The viability of sperm of males that emerged from pupae that had been exposed to low temperature was maintained as supported by the female productivity data. The slightly lower productivity can be attributed to other factors other than young age since field cage observations clearly demonstrated adequate transfer of seminal contents irrespective of pupal treatment. Contrary to some observations [55] exposure of the pupae to low temperatures of 10°C and 12.5°C for up to seven days allowed for accelerated emergence upon return to standard colony conditions with negligible effects on the mating competitiveness of the adult flies. The survival and willingness of adults to feed prior to the field cage tests was an indication of the level of similarity to pupae handled in standard colony conditions. Low levels of mating activity were recorded at low temperature and low light intensity which may loosely correspond to some diurnal preferences noted in the general seasonal behaviour of G. p. gambiensis[56].

The data of this paper indicate that transport of male G. p. gambiensis pupae that are maintained at 10°C and 12.5°C enables the possibility of shipping tsetse pupae between distant points within a country and across national boundaries while being able to reserve a large proportion of female flies for colony production. The possibility of storing pupae for several days enables project managers to either accumulate reasonable quantities of adult tsetse flies for dispersal or simply to be flexible in scheduling dispersal.

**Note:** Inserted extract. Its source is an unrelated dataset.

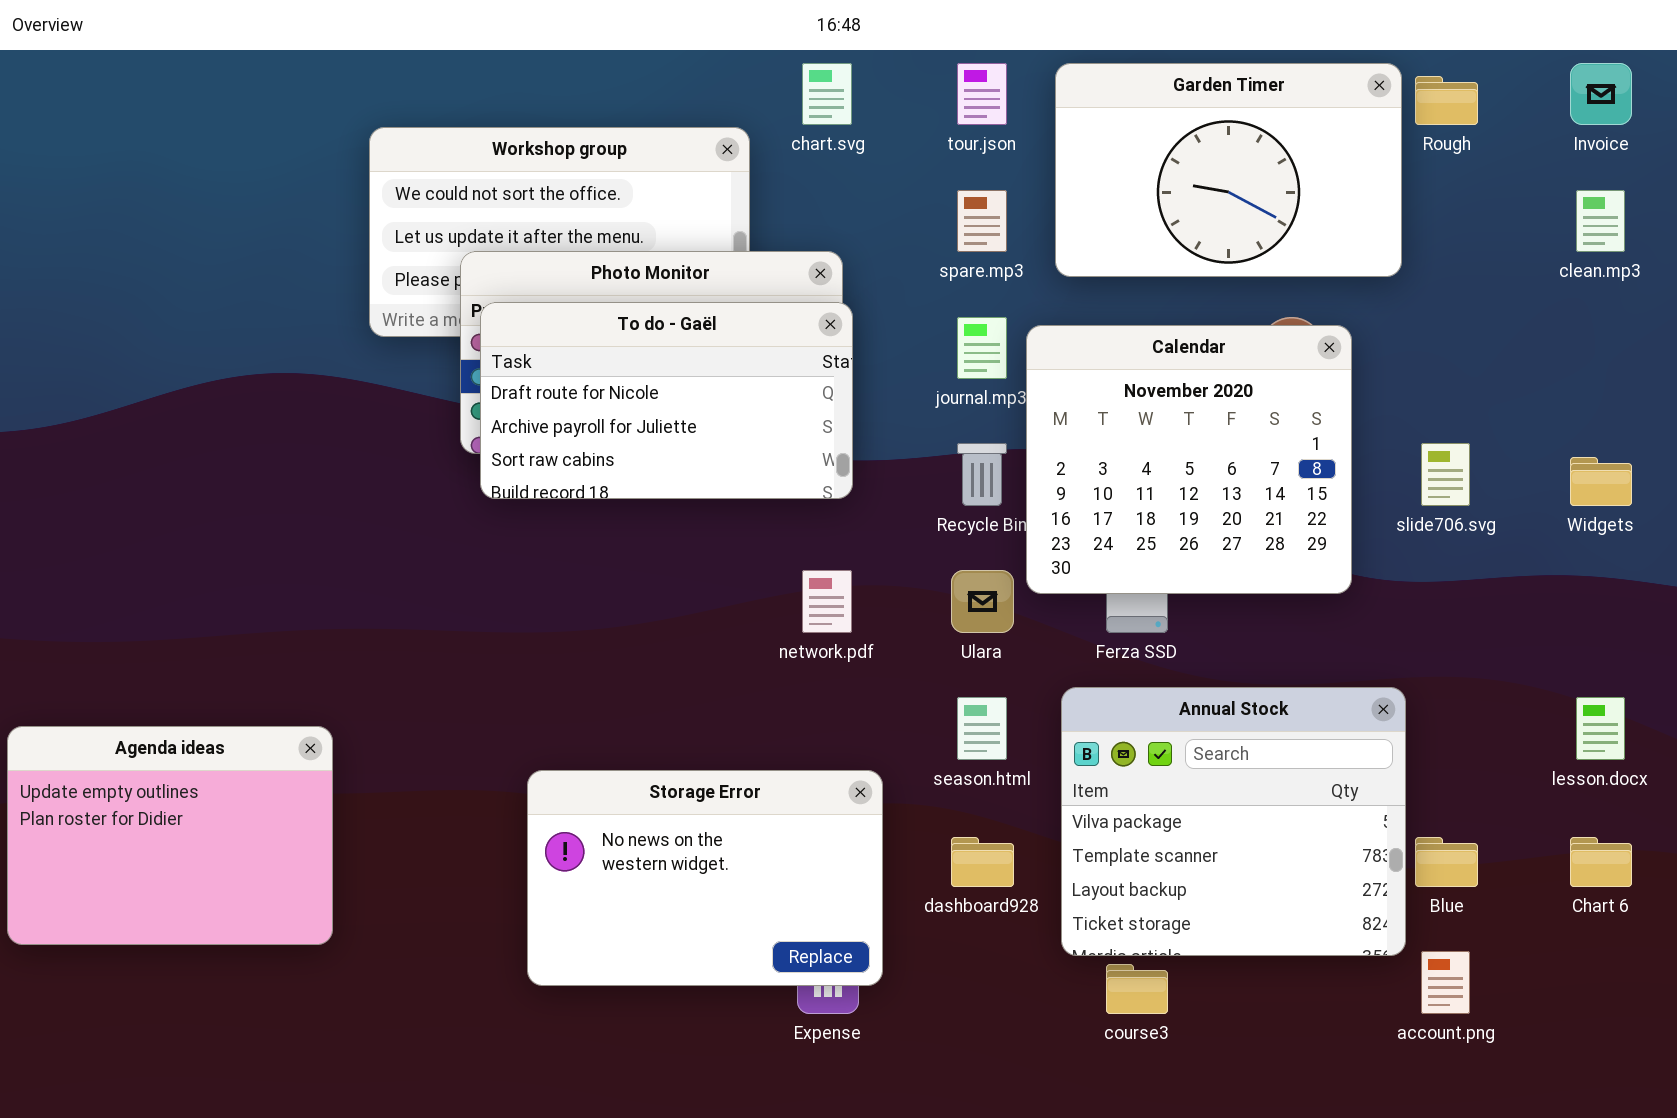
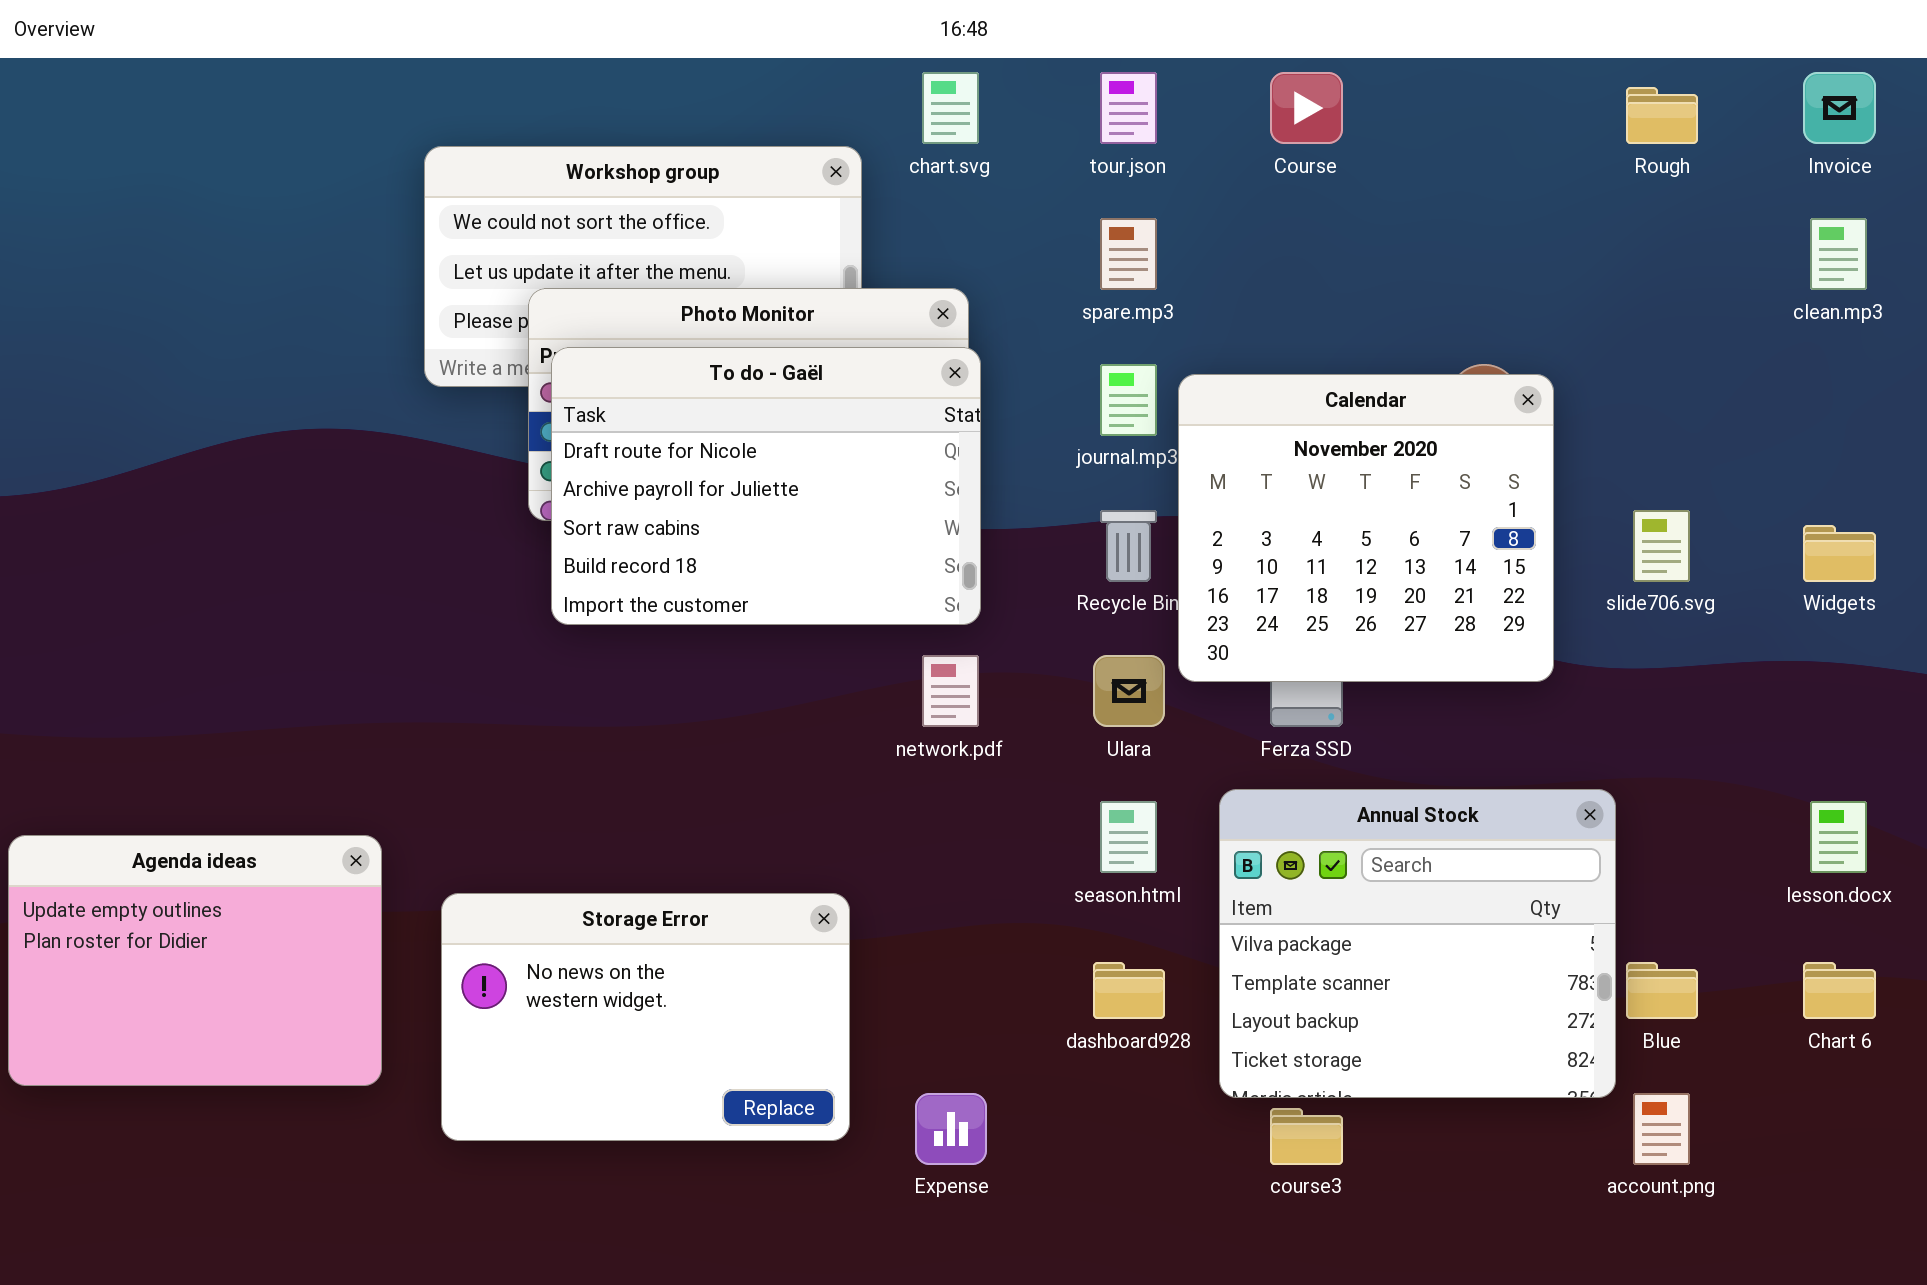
Garden Timer: [1055,63,1402,277] -> none, closed
To do - Gaël: [480,302,853,499] -> [551,347,981,625], resized
Storage Error: [527,770,883,986] -> [441,893,850,1141], moved

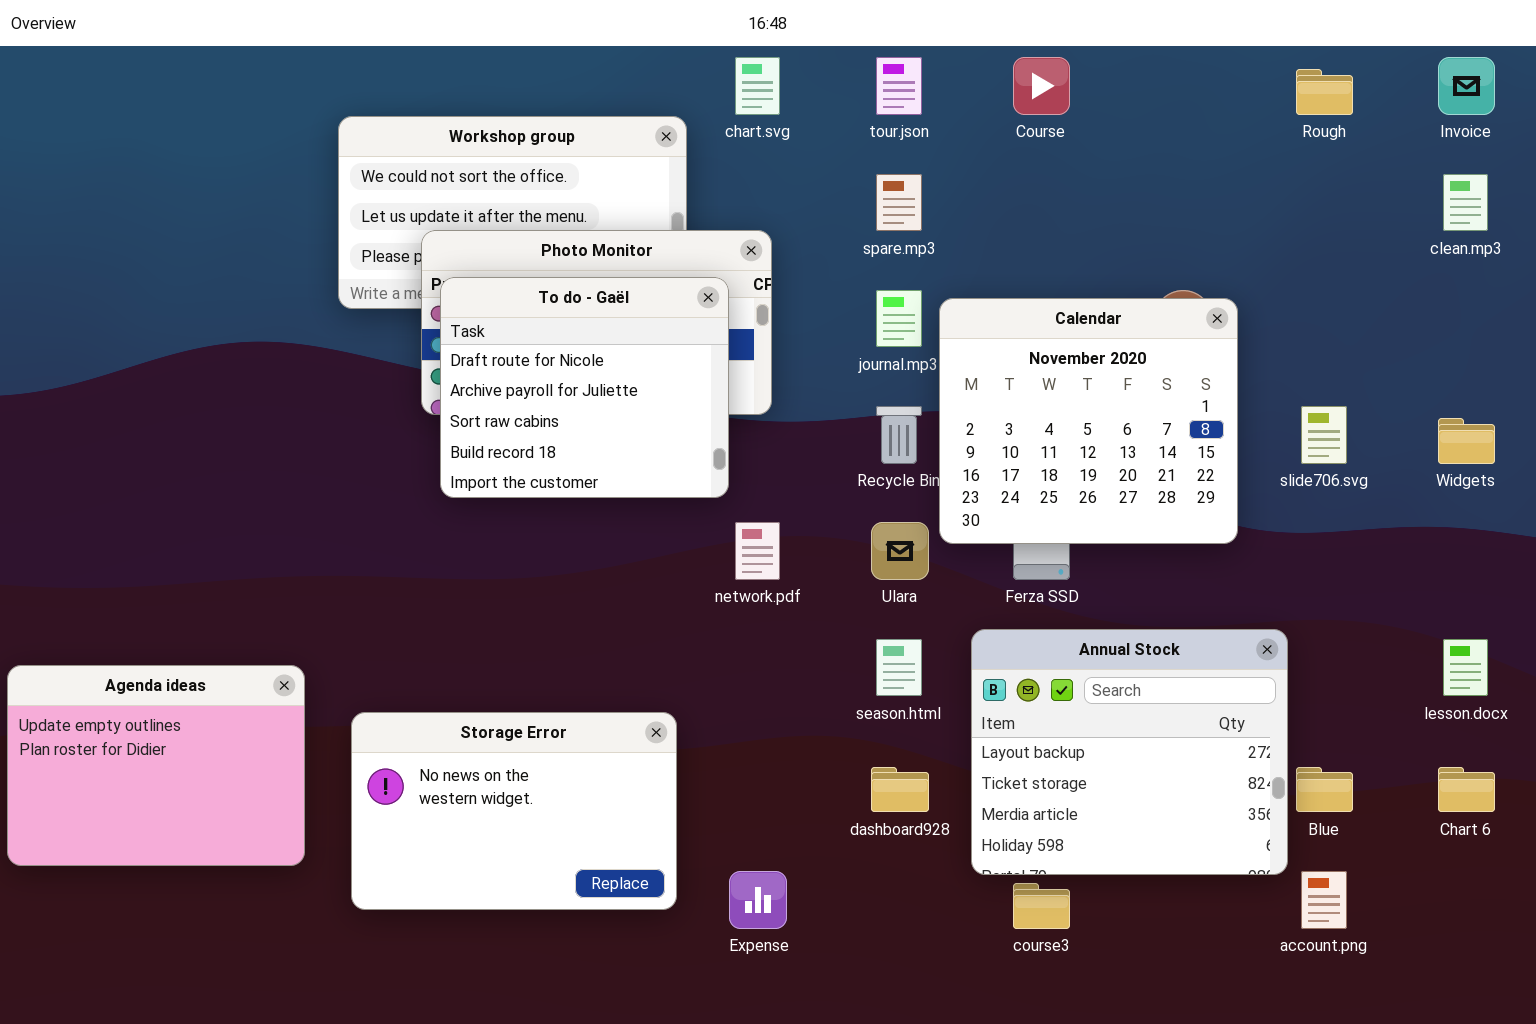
To do - Gaël: [551,347,981,625] -> [440,277,729,498], resized
Annual Stock: [1219,789,1616,1098] -> [971,629,1288,875], scrolled down 2 rows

In this paper the biological quality of males that were exposed to low temperature is confirmed by the successful extrication from the puparium indicated by the emergence rate above 90%, survival rate above 60% at the end of four weeks and ability to inseminate colony females resulting in pupae production above 0.3 p/f/10 days, which is a sufficient rate to at least maintain colony size. In addition the males that were stored at low temperature at the end of the pupal stage were also shown to exhibit acceptable mating activity in the field cage with premating time, mating duration and ability to inseminate females, comparing favourably with control males. Based upon the data presented in this paper, a handling and shipping protocol was developed to supply the Senegal tsetse eradication project with male pupae from Burkina Faso. During weekly shipments, the project received male pupae that were chilled at 10°C and transported in insulated transport boxes that maintained the temperature around 10°C using phase change packs for several days.

The performance of the released male flies in the field is, however, dependent on many other factors. The results of the trial releases in the target area in Senegal with male flies that were transported as pupae using the described protocol are the subject of another publication. The laboratory results presented in this paper are in line with a recent field assessment using the same G. p. gambiensis strain that confirmed that the strain can still compete favourably against wild males after being mass-reared for over four decades [23].

Storage of male pupae at low temperature for periods up to 7 days at the end of the male pupal period could not be directly associated with impairment of mating activity. These experimental results support the idea that the chilling of flies at the late pupal stage can be used as a way of improving logistics during an SIT for tsetse programme.